Your answer should be the full data, transcribed exactly, with no pictures in it.
Top of Material provided
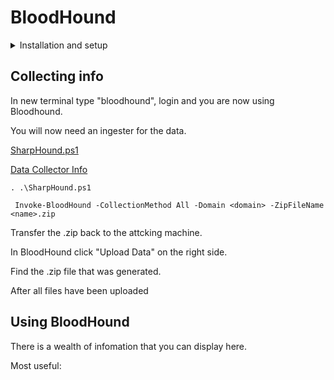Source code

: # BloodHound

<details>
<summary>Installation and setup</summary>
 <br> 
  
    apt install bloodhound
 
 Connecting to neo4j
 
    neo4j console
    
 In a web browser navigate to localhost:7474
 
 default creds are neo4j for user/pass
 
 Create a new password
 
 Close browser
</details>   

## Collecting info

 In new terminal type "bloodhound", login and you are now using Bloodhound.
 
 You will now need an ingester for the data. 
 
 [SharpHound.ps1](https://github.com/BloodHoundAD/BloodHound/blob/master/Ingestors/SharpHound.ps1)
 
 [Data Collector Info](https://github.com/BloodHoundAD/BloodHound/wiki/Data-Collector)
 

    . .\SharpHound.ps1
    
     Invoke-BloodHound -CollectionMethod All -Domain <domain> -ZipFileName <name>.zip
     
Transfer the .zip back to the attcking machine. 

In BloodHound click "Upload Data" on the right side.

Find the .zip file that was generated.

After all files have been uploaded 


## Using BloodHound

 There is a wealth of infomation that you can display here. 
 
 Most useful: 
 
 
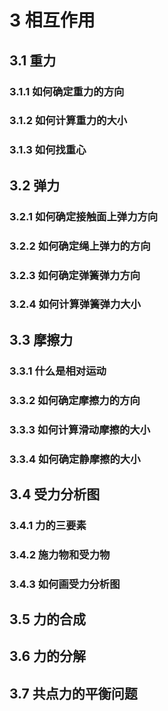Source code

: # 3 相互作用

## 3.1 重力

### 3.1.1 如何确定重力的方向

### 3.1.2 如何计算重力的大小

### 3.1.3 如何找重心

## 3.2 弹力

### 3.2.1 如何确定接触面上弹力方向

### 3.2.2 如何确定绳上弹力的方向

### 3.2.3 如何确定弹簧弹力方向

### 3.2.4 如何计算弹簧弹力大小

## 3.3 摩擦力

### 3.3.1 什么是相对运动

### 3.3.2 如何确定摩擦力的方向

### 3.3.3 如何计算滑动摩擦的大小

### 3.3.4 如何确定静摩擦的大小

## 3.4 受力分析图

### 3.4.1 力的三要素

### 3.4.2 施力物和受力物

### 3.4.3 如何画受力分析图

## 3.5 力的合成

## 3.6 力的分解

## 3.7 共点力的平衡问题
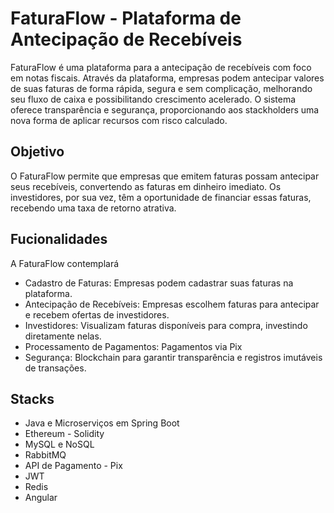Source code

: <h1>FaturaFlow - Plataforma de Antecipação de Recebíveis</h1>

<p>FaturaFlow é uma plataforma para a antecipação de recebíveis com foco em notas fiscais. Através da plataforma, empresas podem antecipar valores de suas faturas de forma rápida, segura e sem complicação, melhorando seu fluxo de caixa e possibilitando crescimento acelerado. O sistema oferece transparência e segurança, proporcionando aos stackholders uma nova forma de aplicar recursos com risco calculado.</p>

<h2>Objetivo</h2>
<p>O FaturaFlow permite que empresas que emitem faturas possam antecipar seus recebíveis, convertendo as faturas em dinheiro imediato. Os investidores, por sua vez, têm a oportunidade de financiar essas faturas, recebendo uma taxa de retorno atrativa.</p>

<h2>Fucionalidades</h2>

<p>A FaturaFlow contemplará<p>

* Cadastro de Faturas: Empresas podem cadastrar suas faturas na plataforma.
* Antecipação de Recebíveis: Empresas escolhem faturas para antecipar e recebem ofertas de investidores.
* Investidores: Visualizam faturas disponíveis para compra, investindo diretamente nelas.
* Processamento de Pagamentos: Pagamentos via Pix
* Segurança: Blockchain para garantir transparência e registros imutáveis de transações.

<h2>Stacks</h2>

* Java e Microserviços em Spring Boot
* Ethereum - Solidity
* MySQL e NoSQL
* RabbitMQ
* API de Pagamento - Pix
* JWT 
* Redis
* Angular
Bottom of Material provided
▶ [Output]
Source code

: # BloodHound

<details>
<summary>Installation and setup</summary>
 <br> 
  
    apt install bloodhound
 
 Connecting to neo4j
 
    neo4j console
    
 In a web browser navigate to localhost:7474
 
 default creds are neo4j for user/pass
 
 Create a new password
 
 Close browser
</details>   

## Collecting info

 In new terminal type "bloodhound", login and you are now using Bloodhound.
 
 You will now need an ingester for the data. 
 
 [SharpHound.ps1](https://github.com/BloodHoundAD/BloodHound/blob/master/Ingestors/SharpHound.ps1)
 
 [Data Collector Info](https://github.com/BloodHoundAD/BloodHound/wiki/Data-Collector)
 

    . .\SharpHound.ps1
    
     Invoke-BloodHound -CollectionMethod All -Domain <domain> -ZipFileName <name>.zip
     
Transfer the .zip back to the attcking machine. 

In BloodHound click "Upload Data" on the right side.

Find the .zip file that was generated.

After all files have been uploaded 


## Using BloodHound

 There is a wealth of infomation that you can display here. 
 
 Most useful: 
 
 
Source code

: # 3 相互作用

## 3.1 重力

### 3.1.1 如何确定重力的方向

### 3.1.2 如何计算重力的大小

### 3.1.3 如何找重心

## 3.2 弹力

### 3.2.1 如何确定接触面上弹力方向

### 3.2.2 如何确定绳上弹力的方向

### 3.2.3 如何确定弹簧弹力方向

### 3.2.4 如何计算弹簧弹力大小

## 3.3 摩擦力

### 3.3.1 什么是相对运动

### 3.3.2 如何确定摩擦力的方向

### 3.3.3 如何计算滑动摩擦的大小

### 3.3.4 如何确定静摩擦的大小

## 3.4 受力分析图

### 3.4.1 力的三要素

### 3.4.2 施力物和受力物

### 3.4.3 如何画受力分析图

## 3.5 力的合成

## 3.6 力的分解

## 3.7 共点力的平衡问题
Source code

: <h1>FaturaFlow - Plataforma de Antecipação de Recebíveis</h1>

<p>FaturaFlow é uma plataforma para a antecipação de recebíveis com foco em notas fiscais. Através da plataforma, empresas podem antecipar valores de suas faturas de forma rápida, segura e sem complicação, melhorando seu fluxo de caixa e possibilitando crescimento acelerado. O sistema oferece transparência e segurança, proporcionando aos stackholders uma nova forma de aplicar recursos com risco calculado.</p>

<h2>Objetivo</h2>
<p>O FaturaFlow permite que empresas que emitem faturas possam antecipar seus recebíveis, convertendo as faturas em dinheiro imediato. Os investidores, por sua vez, têm a oportunidade de financiar essas faturas, recebendo uma taxa de retorno atrativa.</p>

<h2>Fucionalidades</h2>

<p>A FaturaFlow contemplará<p>

* Cadastro de Faturas: Empresas podem cadastrar suas faturas na plataforma.
* Antecipação de Recebíveis: Empresas escolhem faturas para antecipar e recebem ofertas de investidores.
* Investidores: Visualizam faturas disponíveis para compra, investindo diretamente nelas.
* Processamento de Pagamentos: Pagamentos via Pix
* Segurança: Blockchain para garantir transparência e registros imutáveis de transações.

<h2>Stacks</h2>

* Java e Microserviços em Spring Boot
* Ethereum - Solidity
* MySQL e NoSQL
* RabbitMQ
* API de Pagamento - Pix
* JWT 
* Redis
* Angular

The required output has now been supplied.